O encontro entre portugueses e bengaleses começou cedo, por volta de 1506, quando as naus lusas, vindas de Cochim e de Goa, se aventuraram até às costas orientais da Índia. João de Silveira, emissário de Afonso de Albuquerque, foi o primeiro europeu de quem há registo a navegar nas águas do que hoje é o Bangladesh. Dizia-se que o ar ali era doce e o povo afável, que as feiras fervilhavam de seda e de especiarias, e que as embarcações locais, de velas triangulares, lembravam as caravelas de além-mar.
Poucos anos depois, os portugueses fixaram-se em Chittagong, que chamaram Porto Grande de Bengala. Fundaram armazéns, construíram igrejas, ensinaram novas técnicas de navegação e aprenderam a língua local. Misturaram-se com a população, casaram, tiveram filhos.
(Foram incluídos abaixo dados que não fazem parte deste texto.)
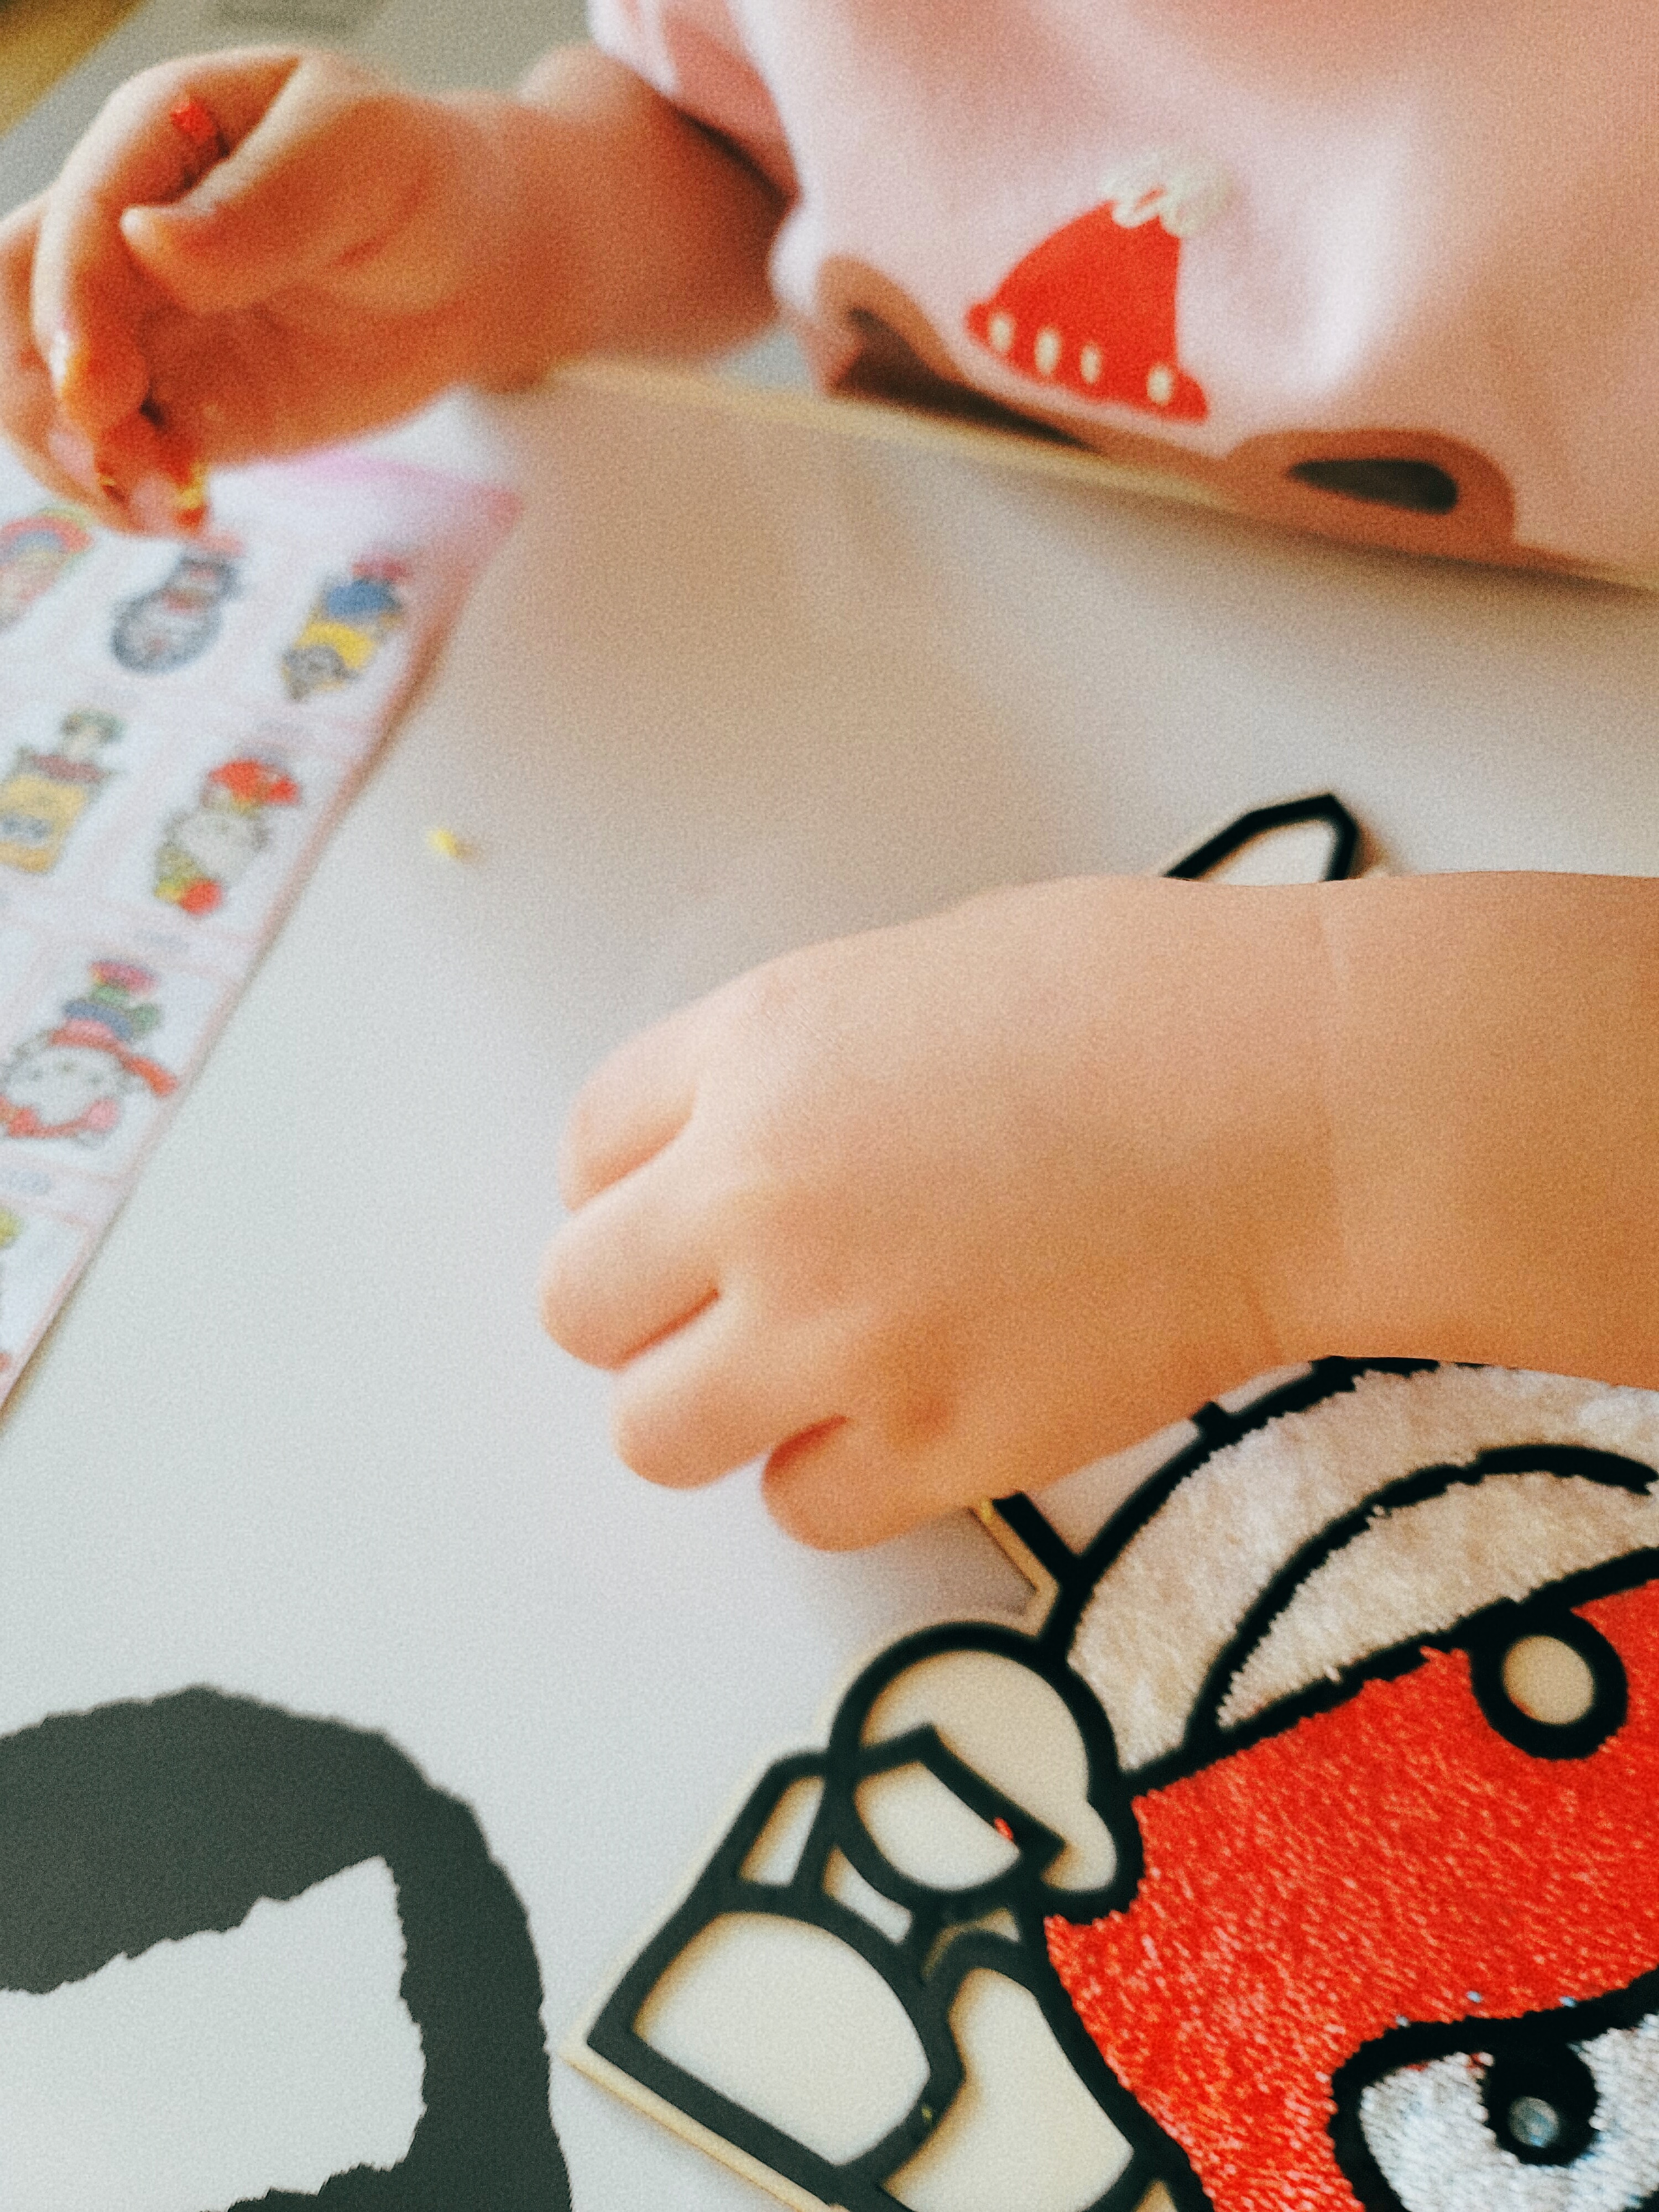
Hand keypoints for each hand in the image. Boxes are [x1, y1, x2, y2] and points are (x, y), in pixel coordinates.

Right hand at [0, 48, 527, 530]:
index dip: (71, 309)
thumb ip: (264, 203)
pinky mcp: (186, 406)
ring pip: (52, 395)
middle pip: (25, 313)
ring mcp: (149, 328)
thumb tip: (150, 243)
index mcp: (154, 141)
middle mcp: (125, 235)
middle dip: (52, 400)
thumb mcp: (360, 158)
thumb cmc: (418, 180)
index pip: (73, 223)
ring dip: (84, 463)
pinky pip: (121, 457)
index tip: (95, 386)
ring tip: (171, 500)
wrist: (470, 264)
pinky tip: (187, 512)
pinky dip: (134, 497)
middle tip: (126, 463)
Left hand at [541, 878, 1337, 1546]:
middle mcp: (761, 1193)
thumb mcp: (919, 976)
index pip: (587, 1150)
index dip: (634, 1189)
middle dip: (644, 1310)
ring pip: (656, 1433)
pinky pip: (802, 1507)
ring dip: (716, 1409)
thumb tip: (729, 1158)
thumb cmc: (1147, 1006)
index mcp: (758, 1047)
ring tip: (816, 1375)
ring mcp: (840, 1332)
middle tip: (738, 1303)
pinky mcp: (936, 1447)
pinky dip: (840, 1475)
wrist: (1307, 1105)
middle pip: (581, 1305)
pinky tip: (918, 1414)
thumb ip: (791, 1068)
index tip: (689, 1212)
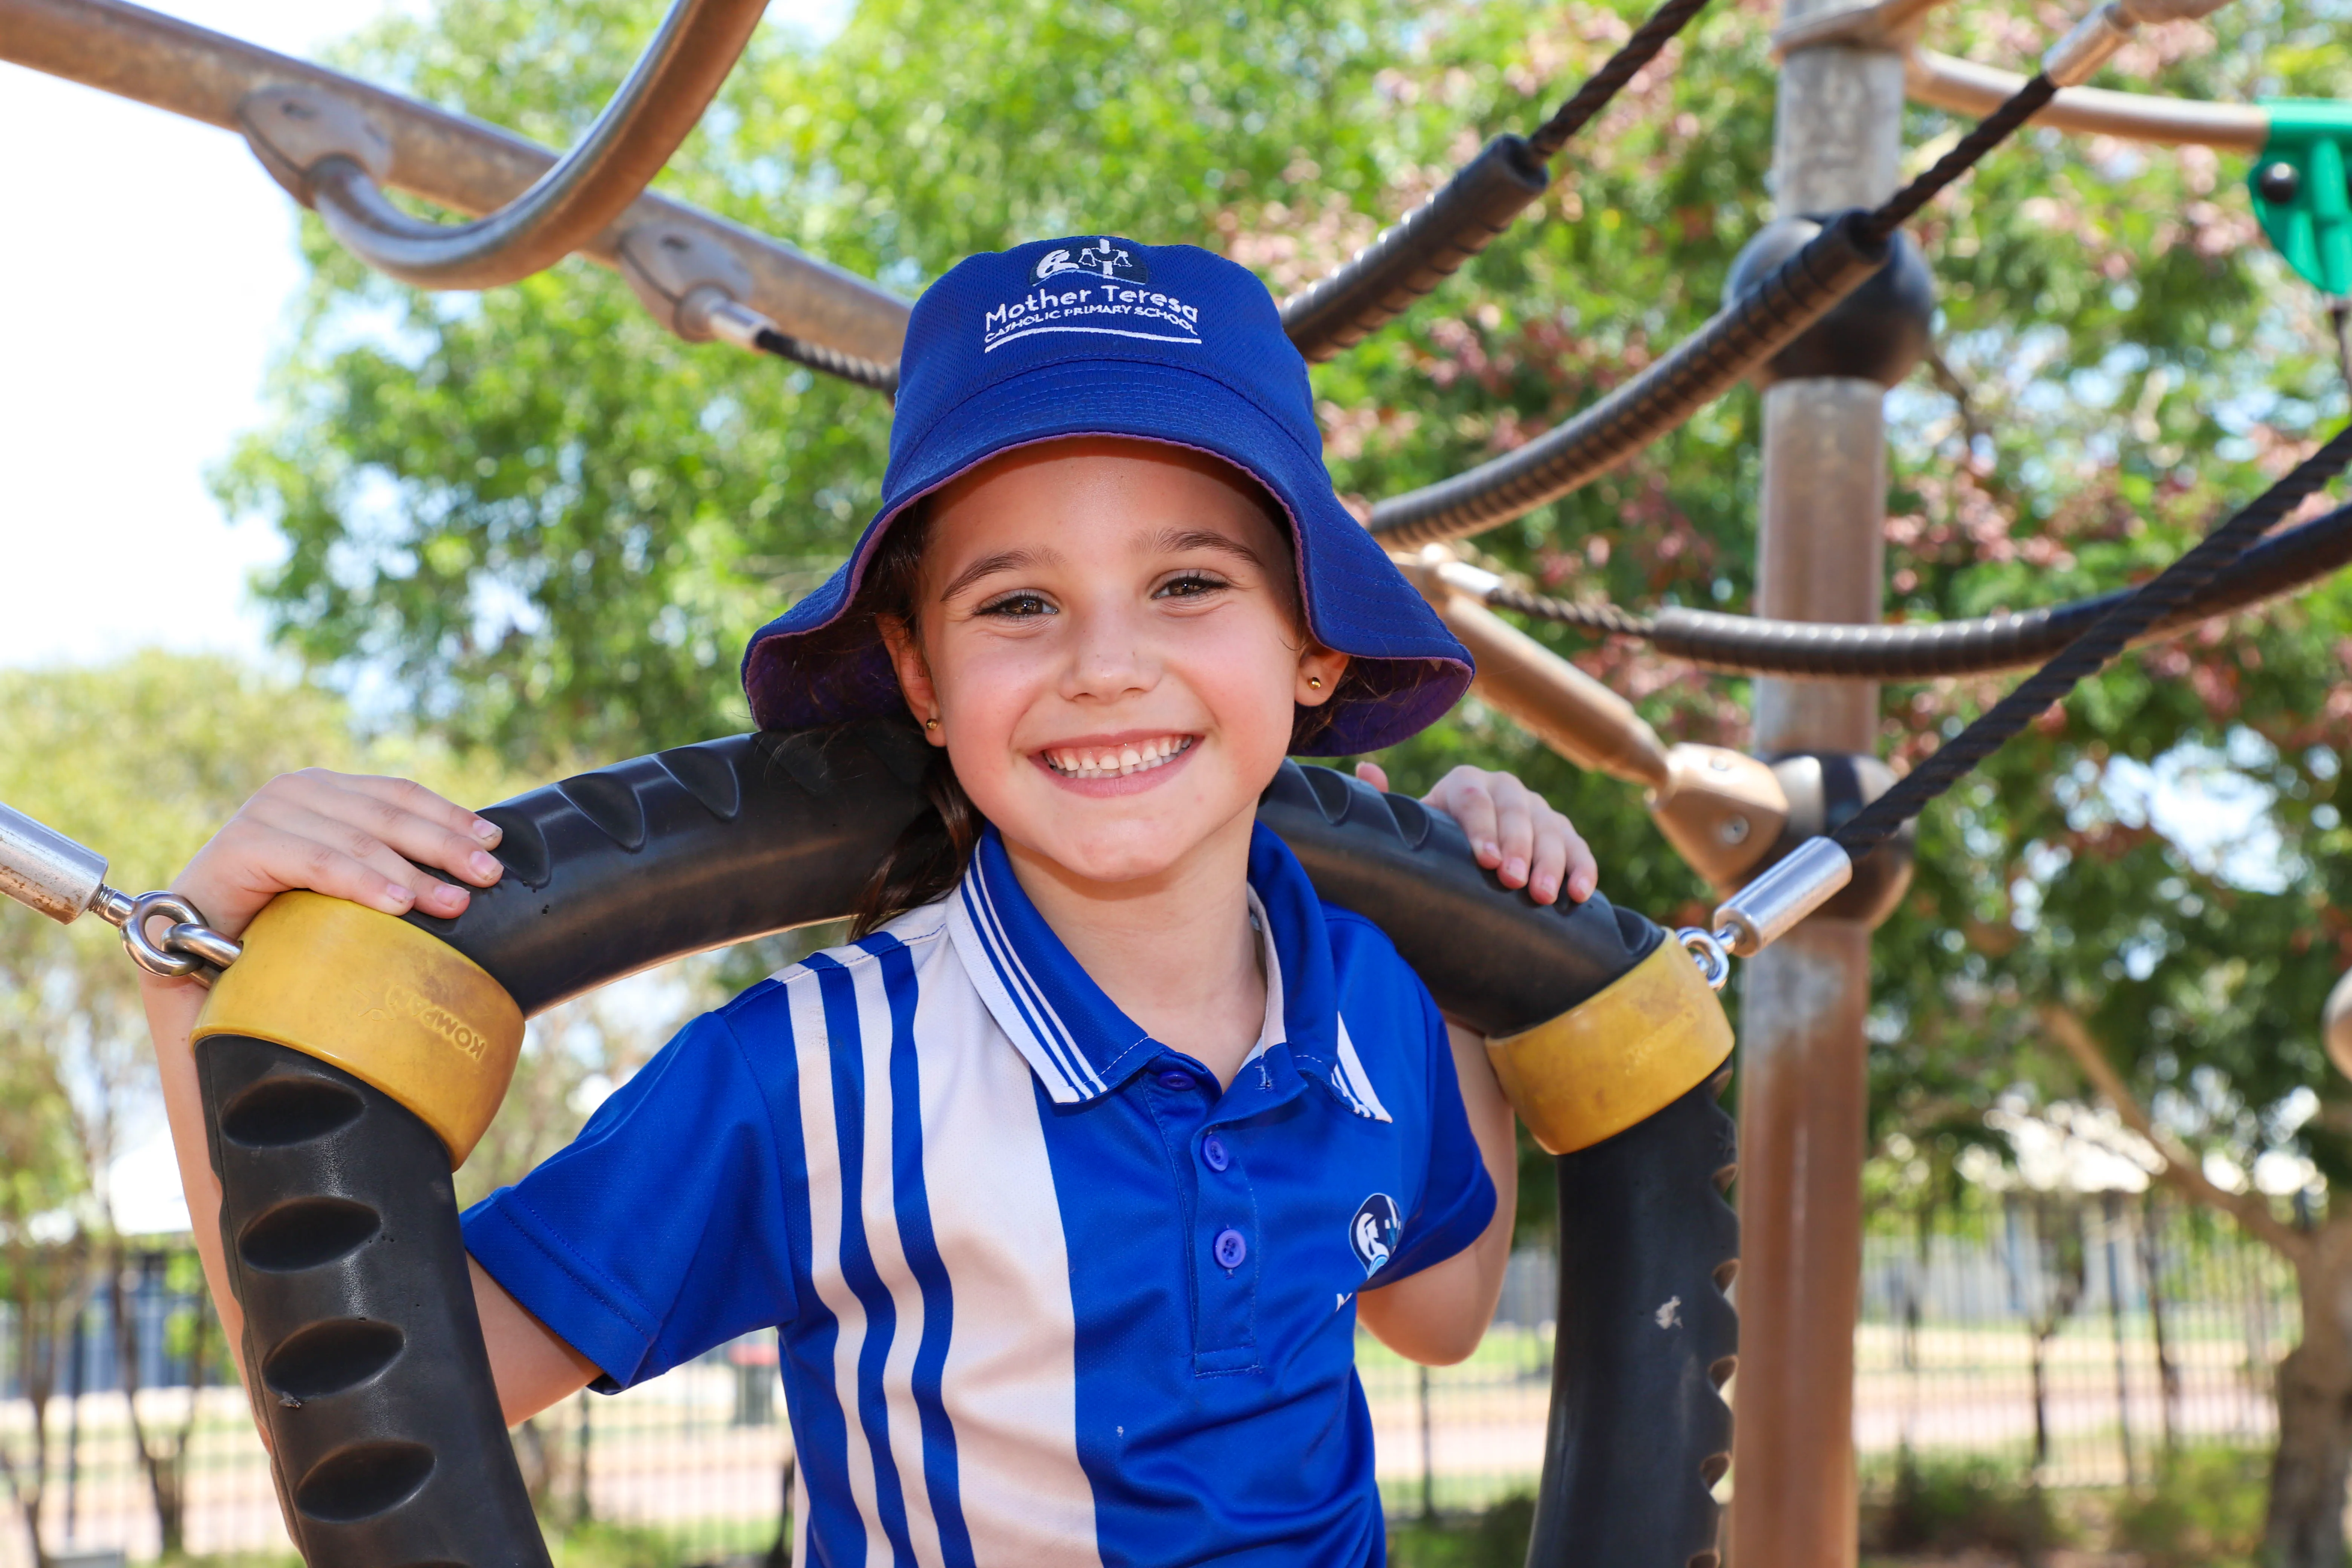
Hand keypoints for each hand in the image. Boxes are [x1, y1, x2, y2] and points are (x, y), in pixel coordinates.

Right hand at [172, 770, 506, 941]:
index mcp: (326, 791)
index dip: (450, 816)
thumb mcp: (339, 880)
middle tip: (488, 875)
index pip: (400, 795)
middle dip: (445, 845)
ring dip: (413, 872)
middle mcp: (298, 791)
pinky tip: (397, 905)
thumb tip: (458, 876)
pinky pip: (317, 863)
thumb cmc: (276, 916)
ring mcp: (268, 813)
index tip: (494, 842)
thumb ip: (381, 862)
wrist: (194, 946)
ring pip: (359, 839)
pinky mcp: (244, 847)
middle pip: (388, 813)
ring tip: (454, 902)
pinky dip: (361, 882)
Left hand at [1354, 762, 1595, 905]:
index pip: (1474, 801)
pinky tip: (1579, 895)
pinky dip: (1582, 869)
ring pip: (1551, 830)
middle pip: (1517, 814)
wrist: (1465, 851)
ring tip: (1543, 896)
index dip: (1482, 829)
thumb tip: (1364, 767)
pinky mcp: (1563, 833)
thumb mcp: (1413, 823)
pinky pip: (1578, 848)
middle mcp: (1505, 789)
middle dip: (1519, 848)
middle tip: (1514, 882)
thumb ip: (1388, 801)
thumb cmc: (1433, 840)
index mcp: (1465, 783)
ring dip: (1551, 862)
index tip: (1486, 861)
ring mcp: (1538, 809)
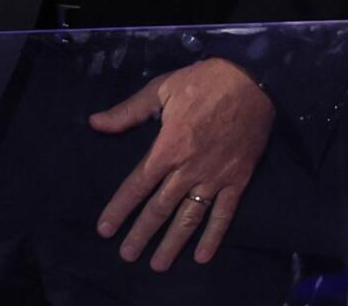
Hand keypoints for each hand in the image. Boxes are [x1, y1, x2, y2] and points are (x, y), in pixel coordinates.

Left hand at [89, 57, 274, 269]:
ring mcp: (214, 178)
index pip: (137, 185)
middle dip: (142, 233)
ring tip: (158, 264)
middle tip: (127, 255)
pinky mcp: (237, 181)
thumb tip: (95, 123)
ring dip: (173, 242)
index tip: (106, 229)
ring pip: (190, 217)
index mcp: (167, 148)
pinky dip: (213, 236)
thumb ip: (128, 112)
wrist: (251, 82)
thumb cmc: (202, 83)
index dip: (120, 208)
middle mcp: (188, 169)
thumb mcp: (160, 89)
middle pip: (160, 208)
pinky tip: (202, 255)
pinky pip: (224, 214)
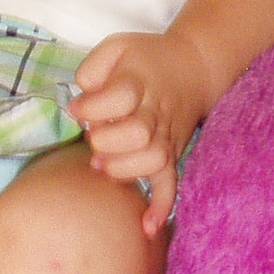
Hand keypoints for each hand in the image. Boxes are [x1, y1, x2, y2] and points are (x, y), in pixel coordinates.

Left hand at [68, 31, 215, 236]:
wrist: (194, 67)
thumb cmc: (147, 58)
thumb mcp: (117, 46)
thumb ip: (93, 66)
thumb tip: (83, 94)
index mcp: (138, 81)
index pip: (119, 96)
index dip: (92, 106)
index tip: (78, 108)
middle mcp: (154, 111)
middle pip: (136, 133)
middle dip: (107, 140)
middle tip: (94, 137)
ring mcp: (165, 135)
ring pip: (152, 160)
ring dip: (124, 169)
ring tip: (103, 166)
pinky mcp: (171, 154)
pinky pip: (170, 183)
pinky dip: (161, 206)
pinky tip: (148, 227)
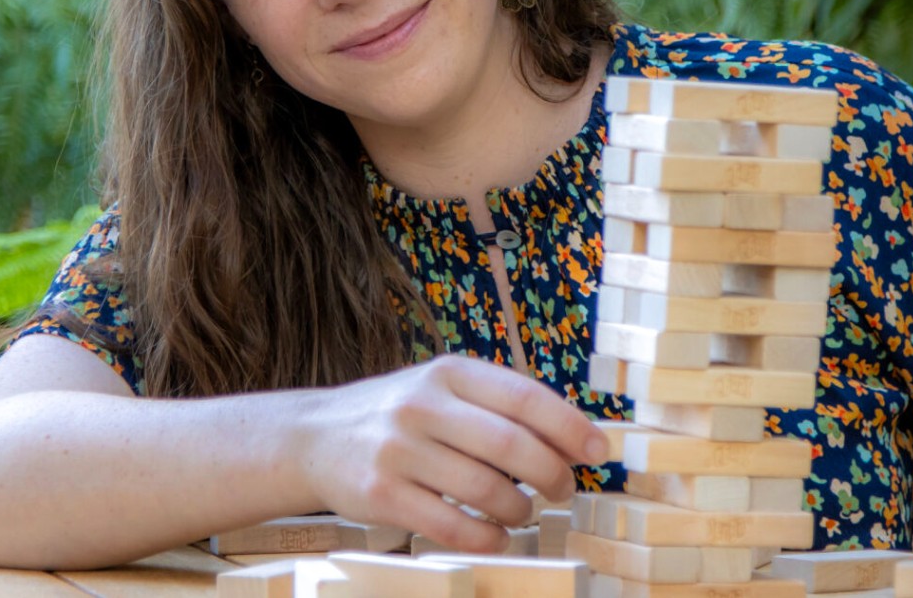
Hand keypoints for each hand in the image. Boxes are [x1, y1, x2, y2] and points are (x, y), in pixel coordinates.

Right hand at [294, 355, 607, 552]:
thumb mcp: (442, 390)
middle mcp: (421, 406)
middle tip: (562, 491)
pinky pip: (452, 527)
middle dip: (551, 475)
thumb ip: (497, 406)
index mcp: (447, 373)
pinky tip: (495, 536)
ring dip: (519, 510)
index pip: (524, 397)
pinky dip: (486, 539)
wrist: (314, 438)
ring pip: (485, 490)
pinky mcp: (381, 496)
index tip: (598, 452)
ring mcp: (398, 451)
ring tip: (522, 512)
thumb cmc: (399, 416)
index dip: (570, 427)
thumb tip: (574, 438)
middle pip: (511, 446)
Nasceu uma comunidade mestiça, os firingis, cristãos de nomes lusos e corações bengaleses. Até hoje, em aldeias costeiras, há famílias Rozario, Gomes ou Pereira que guardam, como herança, orações em português antigo.
A convivência entre os dois povos gerou pontes inesperadas. A língua bengali acolheu dezenas de palavras portuguesas: almari, mesa, janala, botal. A fé católica encontrou espaço junto ao islão e ao hinduísmo, deixando igrejas e cruzes que ainda sobrevivem às monções. A música popular recolheu ecos de cânticos ocidentais, e o comércio fez circular tecidos, especiarias e ideias. Durante mais de um século, o português foi língua de trato, símbolo de confiança e curiosidade mútua.
Com o tempo, a presença portuguesa esbateu-se, mas o seu rasto nunca desapareceu. Quando o Bangladesh moderno nasceu, em 1971, os historiadores redescobriram essa ligação antiga, feita de encontros e mestiçagens. Hoje, Lisboa acolhe milhares de bengaleses que voltam a trazer à memória esse elo remoto. São comerciantes, estudantes e famílias que reinventam, no presente, o diálogo iniciado há quinhentos anos por João de Silveira.
A língua portuguesa é ensinada em Dhaka, o Instituto Camões promove intercâmbios culturais, e a comunidade bangladeshiana dá nova vida às ruas lisboetas. A história que começou nas margens do Ganges prolonga-se agora nas margens do Tejo.
“Isto é o Bengala(desh)”, disse o navegador, e tinha razão. Era Bengala, mas era também o reflexo longínquo de Portugal: o mesmo impulso de navegar, o mesmo dom de acolher e de aprender.